Studies around the world show that children are exposed to inappropriate content online everyday, face cyberbullying, and are vulnerable to scammers and other abusers, which lead to mental health breakdowns, low self-esteem, body dysphoria and, in extreme cases, suicide ideation. In recent times, artificial intelligence agents have also abetted such harmful behaviours. Responding to a public interest litigation filed in 2018, the court suggested better awareness be created among parents and children about the dangers that lurk online.
Countries around the world are observing Australia’s move. Whether similar restrictive laws come through elsewhere or not, bans are not a foolproof solution. If prohibitions had the power to solve problems, the world be free of drugs, crime, hate, and violence. Ironically, it would have also become more despotic, with no space for dissent.
Although all social media platforms have a minimum legal age requirement to register an account, users circumvent the rule easily due to lack of stringent age verification tools. With a ban in place, such practices are only going to get ubiquitous, as Unicef recently warned. There is now talk of making social media access stricter by mandating users to sign-in with government IDs and biometric details. While such a rule may prevent underage users from getting on these platforms, it is also going to cut out others who don’t have the required IDs or refuse to share personal details with Big Tech.
As scholar Shoshana Zuboff shows in her 2018 book, The Age of Surveillance Capitalism, social media users concede massive amounts of data to tech giants, which mine the information to train the algorithms that run these behemoths. More layers of verification may deepen the surveillance economy, making users like journalists, activists and whistleblowers more vulnerable to state overreach. Such a policy also makes it easy to start collecting data from early on, when the users are still in school.

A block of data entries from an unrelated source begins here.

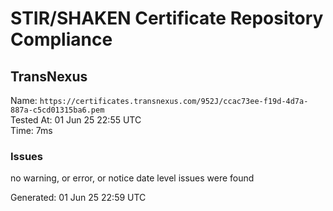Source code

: # STIR/SHAKEN Certificate Repository Compliance

## TransNexus

Name: `https://certificates.transnexus.com/952J/ccac73ee-f19d-4d7a-887a-c5cd01315ba6.pem`\
Tested At: 01 Jun 25 22:55 UTC\
Time: 7ms

### Issues

no warning, or error, or notice date level issues were found

Generated: 01 Jun 25 22:59 UTC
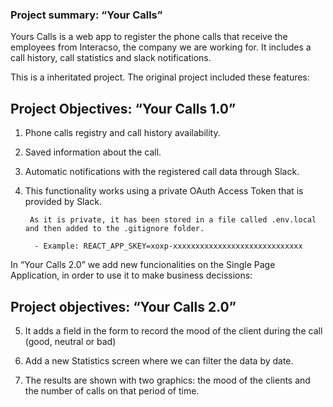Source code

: 
### Project summary: “Your Calls”

Yours Calls is a web app to register the phone calls that receive the employees from Interacso, the company we are working for. It includes a call history, call statistics and slack notifications. 

This is a inheritated project. The original project included these features:

## Project Objectives: “Your Calls 1.0”

1. Phone calls registry and call history availability.

2. Saved information about the call.

3. Automatic notifications with the registered call data through Slack.

4. This functionality works using a private OAuth Access Token that is provided by Slack. 
        
        As it is private, it has been stored in a file called .env.local and then added to the .gitignore folder. 

         - Example: REACT_APP_SKEY=xoxp-xxxxxxxxxxxxxxxxxxxxxxxxxxxxx


In “Your Calls 2.0” we add new funcionalities on the Single Page Application, in order to use it to make business decissions:

## Project objectives: “Your Calls 2.0”

5. It adds a field in the form to record the mood of the client during the call (good, neutral or bad)

6. Add a new Statistics screen where we can filter the data by date.

7. The results are shown with two graphics: the mood of the clients and the number of calls on that period of time.
















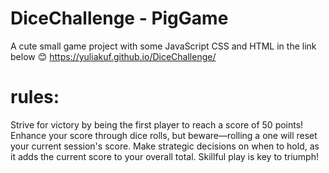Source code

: # DiceChallenge - PigGame
A cute small game project with some JavaScript CSS and HTML in the link below 😊
https://yuliakuf.github.io/DiceChallenge/

# rules:
Strive for victory by being the first player to reach a score of 50 points!
Enhance your score through dice rolls, but beware—rolling a one will reset your current session's score.
Make strategic decisions on when to hold, as it adds the current score to your overall total. Skillful play is key to triumph!
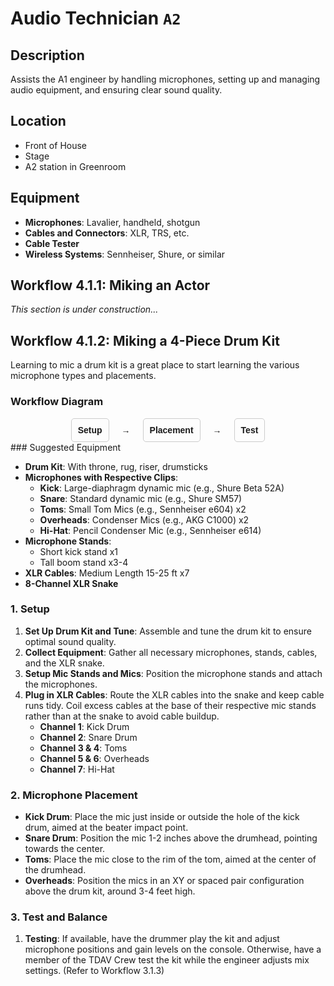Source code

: # Audio Technician `A2`

## Description
Assists the A1 engineer by handling microphones, setting up and managing audio equipment, and ensuring clear sound quality.

## Location
- Front of House
- Stage
- A2 station in Greenroom

## Equipment
- **Microphones**: Lavalier, handheld, shotgun
- **Cables and Connectors**: XLR, TRS, etc.
- **Cable Tester**
- **Wireless Systems**: Sennheiser, Shure, or similar

## Workflow 4.1.1: Miking an Actor
*This section is under construction...*

## Workflow 4.1.2: Miking a 4-Piece Drum Kit

Learning to mic a drum kit is a great place to start learning the various microphone types and placements.
### Workflow Diagram

<div style="display: flex; align-items: center; justify-content: center; font-family: Arial, sans-serif;">
    <div style="text-align: center; padding: 10px; border: 1px solid #ccc; border-radius: 5px;">
        <strong>Setup</strong>
    </div>
    <div style="margin: 0 20px;">
        <strong>&rarr;</strong>
    </div>
    <div style="text-align: center; padding: 10px; border: 1px solid #ccc; border-radius: 5px;">
        <strong>Placement</strong>
    </div>
    <div style="margin: 0 20px;">
        <strong>&rarr;</strong>
    </div>
    <div style="text-align: center; padding: 10px; border: 1px solid #ccc; border-radius: 5px;">
        <strong>Test</strong>
    </div>
</div>
### Suggested Equipment

- **Drum Kit**: With throne, rug, riser, drumsticks
- **Microphones with Respective Clips**:
  - **Kick**: Large-diaphragm dynamic mic (e.g., Shure Beta 52A)
  - **Snare**: Standard dynamic mic (e.g., Shure SM57)
  - **Toms**: Small Tom Mics (e.g., Sennheiser e604) x2
  - **Overheads**: Condenser Mics (e.g., AKG C1000) x2
  - **Hi-Hat**: Pencil Condenser Mic (e.g., Sennheiser e614)
- **Microphone Stands**:
  - Short kick stand x1
  - Tall boom stand x3-4
- **XLR Cables**: Medium Length 15-25 ft x7
- **8-Channel XLR Snake**

### 1. Setup

1. **Set Up Drum Kit and Tune**: Assemble and tune the drum kit to ensure optimal sound quality.
2. **Collect Equipment**: Gather all necessary microphones, stands, cables, and the XLR snake.
3. **Setup Mic Stands and Mics**: Position the microphone stands and attach the microphones.
4. **Plug in XLR Cables**: Route the XLR cables into the snake and keep cable runs tidy. Coil excess cables at the base of their respective mic stands rather than at the snake to avoid cable buildup.
   - **Channel 1**: Kick Drum
   - **Channel 2**: Snare Drum
   - **Channel 3 & 4**: Toms
   - **Channel 5 & 6**: Overheads
   - **Channel 7**: Hi-Hat

### 2. Microphone Placement

- **Kick Drum**: Place the mic just inside or outside the hole of the kick drum, aimed at the beater impact point.
- **Snare Drum**: Position the mic 1-2 inches above the drumhead, pointing towards the center.
- **Toms**: Place the mic close to the rim of the tom, aimed at the center of the drumhead.
- **Overheads**: Position the mics in an XY or spaced pair configuration above the drum kit, around 3-4 feet high.

### 3. Test and Balance

1. **Testing**: If available, have the drummer play the kit and adjust microphone positions and gain levels on the console. Otherwise, have a member of the TDAV Crew test the kit while the engineer adjusts mix settings. (Refer to Workflow 3.1.3)
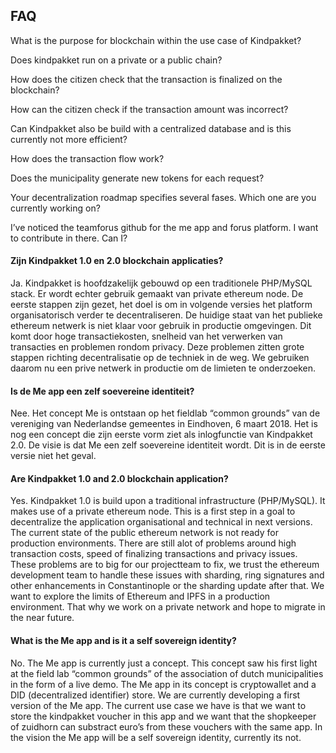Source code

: ## FAQ

What is the purpose for blockchain within the use case of Kindpakket?

Does kindpakket run on a private or a public chain?

How does the citizen check that the transaction is finalized on the blockchain?

How can the citizen check if the transaction amount was incorrect?

Can Kindpakket also be build with a centralized database and is this currently not more efficient?

How does the transaction flow work?

Does the municipality generate new tokens for each request?

Your decentralization roadmap specifies several fases. Which one are you currently working on?

I’ve noticed the teamforus github for the me app and forus platform. I want to contribute in there. Can I?


#### Zijn Kindpakket 1.0 en 2.0 blockchain applicaties?
Ja. Kindpakket is hoofdzakelijk gebouwd op een traditionele PHP/MySQL stack. Er wordt echter gebruik gemaakt van private ethereum node. De eerste stappen zijn gezet, het doel is om in volgende versies het platform organisatorisch verder te decentraliseren. De huidige staat van het publieke ethereum netwerk is niet klaar voor gebruik in productie omgevingen. Dit komt door hoge transactiekosten, snelheid van het verwerken van transacties en problemen rondom privacy. Deze problemen zitten grote stappen richting decentralisatie op de techniek in de weg. We gebruiken daarom nu een prive netwerk in productie om de limieten te onderzoeken.

#### Is de Me app een zelf soevereine identiteit?
Nee. Het concept Me is ontstaan op het fieldlab “common grounds” van de vereniging van Nederlandse gemeentes in Eindhoven, 6 maart 2018. Het is nog een concept die zijn eerste vorm ziet als inlogfunctie van Kindpakket 2.0. De visie is dat Me een zelf soevereine identiteit wordt. Dit is in de eerste versie niet het geval.

#### Are Kindpakket 1.0 and 2.0 blockchain application?
Yes. Kindpakket 1.0 is build upon a traditional infrastructure (PHP/MySQL). It makes use of a private ethereum node. This is a first step in a goal to decentralize the application organisational and technical in next versions. The current state of the public ethereum network is not ready for production environments. There are still alot of problems around high transaction costs, speed of finalizing transactions and privacy issues. These problems are to big for our projectteam to fix, we trust the ethereum development team to handle these issues with sharding, ring signatures and other enhancements in Constantinople or the sharding update after that. We want to explore the limits of Ethereum and IPFS in a production environment. That why we work on a private network and hope to migrate in the near future.

#### What is the Me app and is it a self sovereign identity?
No. The Me app is currently just a concept. This concept saw his first light at the field lab “common grounds” of the association of dutch municipalities in the form of a live demo. The Me app in its concept is cryptowallet and a DID (decentralized identifier) store. We are currently developing a first version of the Me app. The current use case we have is that we want to store the kindpakket voucher in this app and we want that the shopkeeper of zuidhorn can substract euro’s from these vouchers with the same app. In the vision the Me app will be a self sovereign identity, currently its not.




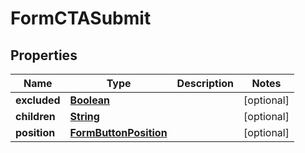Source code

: 

# FormCTASubmit


## Properties

| Name | Type | Description | Notes |
|------------ | ------------- | ------------- | -------------|
|**excluded** | [**Boolean**](Boolean.md) |  |  [optional] |
|**children** | [**String**](String.md) |  |  [optional] |
|**position** | [**FormButtonPosition**](FormButtonPosition.md) |  |  [optional] |



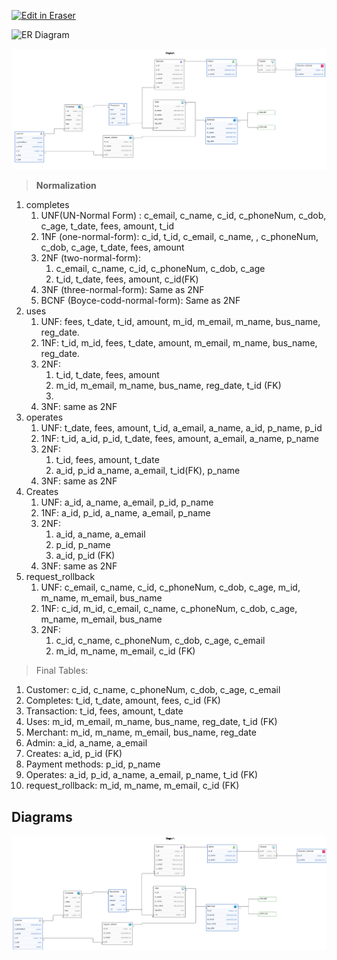 <p><a target="_blank" href="https://app.eraser.io/workspace/ayRUHZc5SNHfxrXE15oN" id="edit-in-eraser-github-link"><img alt="Edit in Eraser" src="https://firebasestorage.googleapis.com/v0/b/second-petal-295822.appspot.com/o/images%2Fgithub%2FOpen%20in%20Eraser.svg?alt=media&amp;token=968381c8-a7e7-472a-8ed6-4a6626da5501"></a></p>

![ER Diagram](undefined "ER Diagram")

![Table Diagram](/.eraser/ayRUHZc5SNHfxrXE15oN___Sw74nJbVClclCggBhR055he503h2___---figure---Tayq-b-n0E1l0m5ui_jJG---figure---ABpAO1qJJQUIxW8xdInZJg.png "Table Diagram")

> **Normalization**

1. completes
    1. UNF(UN-Normal Form) : c_email, c_name, c_id, c_phoneNum, c_dob, c_age, t_date, fees, amount, t_id
    2. 1NF (one-normal-form):  c_id,  t_id, c_email, c_name, , c_phoneNum, c_dob, c_age, t_date, fees, amount
    3. 2NF (two-normal-form): 
        1.  c_email, c_name, c_id, c_phoneNum, c_dob, c_age
        2. t_id, t_date, fees, amount, c_id(FK) 
    4. 3NF (three-normal-form): Same as 2NF
    5. BCNF (Boyce-codd-normal-form): Same as 2NF
2. uses
    1. UNF: fees, t_date, t_id, amount, m_id, m_email, m_name, bus_name, reg_date.
    2. 1NF: t_id, m_id, fees, t_date, amount,  m_email, m_name, bus_name, reg_date.
    3. 2NF: 
        1. t_id, t_date, fees, amount
        2. m_id, m_email, m_name, bus_name, reg_date, t_id (FK)
        3. 
    4. 3NF: same as 2NF
3. operates
    1. UNF: t_date, fees, amount, t_id, a_email, a_name, a_id, p_name, p_id
    2. 1NF: t_id, a_id, p_id, t_date, fees, amount, a_email, a_name, p_name
    3. 2NF: 
        1. t_id, fees, amount, t_date
        2. a_id, p_id a_name, a_email, t_id(FK), p_name
    4. 3NF: same as 2NF
4. Creates
    1. UNF: a_id, a_name, a_email, p_id, p_name
    2. 1NF: a_id, p_id, a_name, a_email, p_name
    3. 2NF:
        1. a_id, a_name, a_email
        2. p_id, p_name
        3. a_id, p_id (FK)
    4. 3NF: same as 2NF
5. request_rollback
    1. UNF: c_email, c_name, c_id, c_phoneNum, c_dob, c_age, m_id, m_name, m_email, bus_name
    2. 1NF: c_id, m_id, c_email, c_name, c_phoneNum, c_dob, c_age, m_name, m_email, bus_name
    3. 2NF: 
        1. c_id, c_name, c_phoneNum, c_dob, c_age, c_email
        2. m_id, m_name, m_email, c_id (FK)
> Final Tables:

1. Customer: c_id, c_name, c_phoneNum, c_dob, c_age, c_email
2. Completes: t_id, t_date, amount, fees, c_id (FK)
3. Transaction: t_id, fees, amount, t_date
4. Uses: m_id, m_email, m_name, bus_name, reg_date, t_id (FK)
5. Merchant: m_id, m_name, m_email, bus_name, reg_date
6. Admin: a_id, a_name, a_email
7. Creates: a_id, p_id (FK)
8. Payment methods: p_id, p_name
9. Operates: a_id, p_id, a_name, a_email, p_name, t_id (FK)
10. request_rollback: m_id, m_name, m_email, c_id (FK)





<!-- eraser-additional-content -->
## Diagrams
<!-- eraser-additional-files -->
<a href="/README-Diagram-1.eraserdiagram" data-element-id="OJ6IE2Q4xxqtEt-5iZ5Re"><img src="/.eraser/ayRUHZc5SNHfxrXE15oN___Sw74nJbVClclCggBhR055he503h2___---diagram----01b451a080b63bdcb4e4ee5326e309aa-Diagram.png" alt="" data-element-id="OJ6IE2Q4xxqtEt-5iZ5Re" /></a>
<!-- end-eraser-additional-files -->
<!-- end-eraser-additional-content -->
<!--- Eraser file: https://app.eraser.io/workspace/ayRUHZc5SNHfxrXE15oN --->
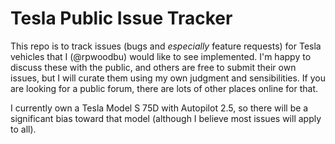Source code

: # Tesla Public Issue Tracker

This repo is to track issues (bugs and _especially_ feature requests) for Tesla vehicles that I (@rpwoodbu) would like to see implemented. I'm happy to discuss these with the public, and others are free to submit their own issues, but I will curate them using my own judgment and sensibilities. If you are looking for a public forum, there are lots of other places online for that.

I currently own a Tesla Model S 75D with Autopilot 2.5, so there will be a significant bias toward that model (although I believe most issues will apply to all).
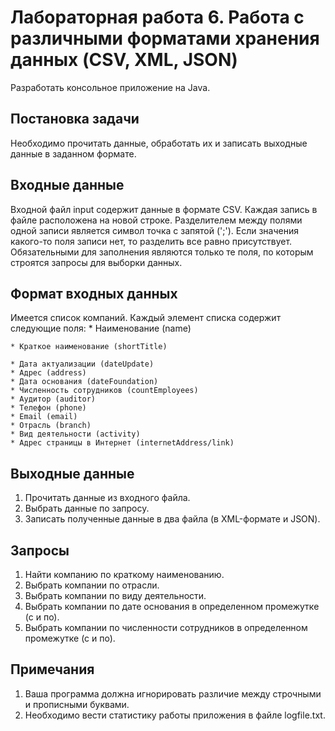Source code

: Лабораторная работа 6.  Работа с различными форматами хранения данных (CSV, XML, JSON)
================================================================================================

Разработать консольное приложение на Java.
 
Постановка задачи
-------------------------------------------------------------------------------------------------------
Необходимо прочитать данные, обработать их и записать выходные данные в заданном формате. 
 
Входные данные
---------------------------------------------------------------------------------------------------------------
Входной файл input содержит данные в формате CSV.
Каждая запись в файле расположена на новой строке.
Разделителем между полями одной записи является символ точка с запятой (';').
Если значения какого-то поля записи нет, то разделить все равно присутствует.
Обязательными для заполнения являются только те поля, по которым строятся запросы для выборки данных.
 
Формат входных данных
-------------------------------------------------------------------------------------------------------------
Имеется список компаний.
Каждый элемент списка содержит следующие поля:
    * Наименование (name)
    
    * Краткое наименование (shortTitle)
    
    * Дата актуализации (dateUpdate)
    * Адрес (address)
    * Дата основания (dateFoundation)
    * Численность сотрудников (countEmployees)
    * Аудитор (auditor)
    * Телефон (phone)
    * Email (email)
    * Отрасль (branch)
    * Вид деятельности (activity)
    * Адрес страницы в Интернет (internetAddress/link)
 
Выходные данные
---------------------------------------------------------------------------------------------------------------
1. Прочитать данные из входного файла.
2. Выбрать данные по запросу.
3. Записать полученные данные в два файла (в XML-формате и JSON).
 
Запросы
-------------------------------------------------------------------------------------------------------------
1. Найти компанию по краткому наименованию. 
2. Выбрать компании по отрасли. 
3. Выбрать компании по виду деятельности.
4. Выбрать компании по дате основания в определенном промежутке (с и по).
5. Выбрать компании по численности сотрудников в определенном промежутке (с и по).
 
Примечания
---------------------------------------------------------------------------------------------------
1. Ваша программа должна игнорировать различие между строчными и прописными буквами.
2. Необходимо вести статистику работы приложения в файле logfile.txt. 
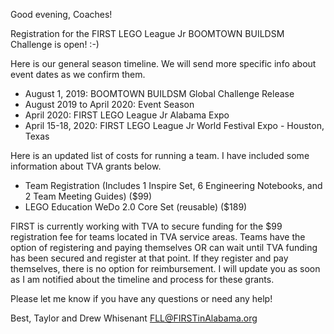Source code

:Good evening, Coaches!

Registration for the FIRST LEGO League Jr BOOMTOWN BUILDSM Challenge is open! :-)

Here is our general season timeline. We will send more specific info about event dates as we confirm them.
- August 1, 2019: BOOMTOWN BUILDSM Global Challenge Release
- August 2019 to April 2020: Event Season
- April 2020: FIRST LEGO League Jr Alabama Expo
- April 15-18, 2020: FIRST LEGO League Jr World Festival Expo - Houston, Texas

Here is an updated list of costs for running a team. I have included some information about TVA grants below.
- Team Registration (Includes 1 Inspire Set, 6 Engineering Notebooks, and 2 Team Meeting Guides) (\$99)
- LEGO Education WeDo 2.0 Core Set (reusable) (\$189)

FIRST is currently working with TVA to secure funding for the \$99 registration fee for teams located in TVA service areas. Teams have the option of registering and paying themselves OR can wait until TVA funding has been secured and register at that point. If they register and pay themselves, there is no option for reimbursement. I will update you as soon as I am notified about the timeline and process for these grants.

Please let me know if you have any questions or need any help!

Best,
Taylor and Drew Whisenant
FLL@FIRSTinAlabama.org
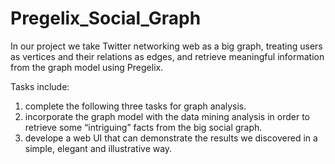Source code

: Pregelix_Social_Graph
=====================
In our project we take Twitter networking web as a big graph, treating users as vertices and their relations as edges, and retrieve meaningful information from the graph model using Pregelix. 

Tasks include:
1. complete the following three tasks for graph analysis. 
2. incorporate the graph model with the data mining analysis in order to retrieve some “intriguing” facts from the big social graph.
3. develope a web UI that can demonstrate the results we discovered in a simple, elegant and illustrative way.
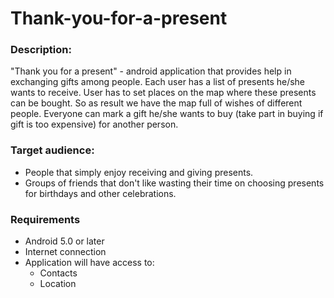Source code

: # Thank-you-for-a-present
### Description: 
"Thank you for a present" - android application that provides help in exchanging gifts among people.
Each user has a list of presents he/she wants to receive. User has to set places on the map where these presents can be bought. So as result we have the map full of wishes of different people. Everyone can mark a gift he/she wants to buy (take part in buying if gift is too expensive) for another person.
### Target audience:
* People that simply enjoy receiving and giving presents.
* Groups of friends that don't like wasting their time on choosing presents for birthdays and other celebrations. 	
### Requirements
* Android 5.0 or later
* Internet connection
* Application will have access to:
  * Contacts
  * Location
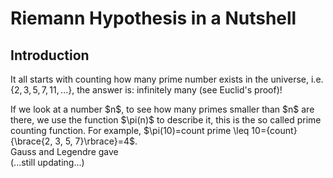 # Riemann Hypothesis in a Nutshell

## Introduction
It all starts with counting how many prime number exists in the universe, i.e. $\lbrace 2, 3, 5, 7, 11, ... \rbrace$,
the answer is: infinitely many (see Euclid's proof)!
<p/>
If we look at a number $n$, to see how many primes smaller than $n$ are there, we use the function $\pi(n)$ to describe it, this is the so called prime counting function. For example, $\pi(10)=count prime \leq 10={count}{\brace{2, 3, 5, 7}\rbrace}=4$.
<br/>
Gauss and Legendre gave
<br/>
(...still updating...)
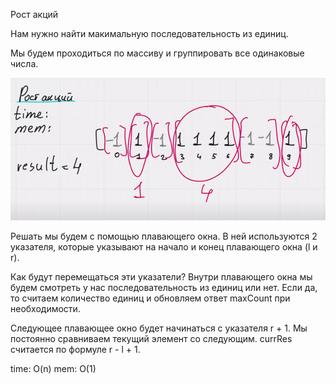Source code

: Рост акций

Нам нужно найти макимальную последовательность из единиц.

Мы будем проходиться по массиву и группировать все одинаковые числа.

![1](1.png)

Решать мы будем с помощью плавающего окна. В ней используются 2 указателя, которые указывают на начало и конец плавающего окна (l и r). 

Как будут перемещаться эти указатели?
Внутри плавающего окна мы будем смотреть у нас последовательность из единиц или нет. Если да, то считаем количество единиц и обновляем ответ maxCount при необходимости.

Следующее плавающее окно будет начинаться с указателя r + 1. Мы постоянно сравниваем текущий элемент со следующим. currRes считается по формуле r - l + 1.

time: O(n)
mem: O(1)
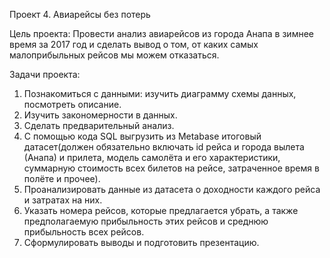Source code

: ﻿Проект 4. Авиарейсы без потерь 

Цель проекта: Провести анализ авиарейсов из города Анапа в зимнее время за 2017 год и сделать вывод о том, от каких самых малоприбыльных рейсов мы можем отказаться.

Задачи проекта:
1. Познакомиться с данными: изучить диаграмму схемы данных, посмотреть описание.  
2. Изучить закономерности в данных.
3. Сделать предварительный анализ.
4. С помощью кода SQL выгрузить из Metabase итоговый датасет(должен обязательно включать id    рейса и города вылета     (Анапа) и прилета, модель самолёта и его характеристики, суммарную    стоимость всех билетов на рейсе, 
   затраченное время в полёте и прочее).
5. Проанализировать данные из датасета о доходности каждого рейса и затратах на них.
6. Указать номера рейсов, которые предлагается убрать, а также предполагаемую прибыльность этих    рейсов и среднюю      прибыльность всех рейсов.
7. Сформулировать выводы и подготовить презентацию.


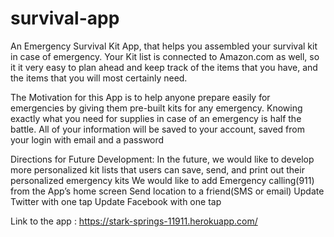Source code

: # survival-app
An Emergency Survival Kit App, that helps you assembled your survival kit in case of emergency. Your Kit list is connected to Amazon.com as well, so it it very easy to plan ahead and keep track of the items that you have, and the items that you will most certainly need.

The Motivation for this App is to help anyone prepare easily for emergencies by giving them pre-built kits for any emergency. Knowing exactly what you need for supplies in case of an emergency is half the battle. All of your information will be saved to your account, saved from your login with email and a password


Directions for Future Development:
In the future, we would like to develop more personalized kit lists that users can save, send, and print out their personalized emergency kits
We would like to add Emergency calling(911) from the App’s home screen
Send location to a friend(SMS or email)
Update Twitter with one tap
Update Facebook with one tap

Link to the app : https://stark-springs-11911.herokuapp.com/
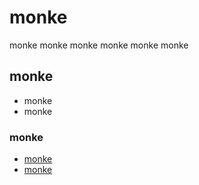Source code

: # monke
monke monke monke monke monke monke
## monke
- monke
- monke
### monke
- [monke](https://monke.moe)
- [monke](mailto:monke@monke.moe)
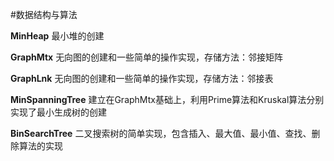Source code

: #数据结构与算法

**MinHeap**
最小堆的创建

**GraphMtx**
无向图的创建和一些简单的操作实现，存储方法：邻接矩阵

**GraphLnk**
无向图的创建和一些简单的操作实现，存储方法：邻接表

**MinSpanningTree**
建立在GraphMtx基础上，利用Prime算法和Kruskal算法分别实现了最小生成树的创建

**BinSearchTree**
二叉搜索树的简单实现，包含插入、最大值、最小值、查找、删除算法的实现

While countries like Germany, France, the Netherlands and South Korea debate issues of parental consent and limiting the use of cellphones in classrooms, the fact remains that the under-16s—or Gen Alpha—are born into a world where they are exposed to the internet from infancy. With parents and adults documenting every milestone of their lives on social media, the young are growing up intimately aware of handheld devices. When a baby throws a tantrum, parents default to using a screen as a pacifier. On public transport, young people see adults lost in their phones, scrolling through noisy reels. A family outing at a restaurant often ends up with each person absorbed in their phone. Instead of getting out and playing in parks, which are anyway rare in Indian cities, children get hooked to video games behind locked doors.
Eventually, when Gen Alpha joins the workforce, many of their colleagues will be robots and the tools of their trade fully tech-enabled, as a recent study published by International Workplace Group found. Keeping young people away from the internet isn’t going to help them to make a life for themselves. Instead, it would be more useful to train them to become ethical and responsible citizens of their inevitable digital future.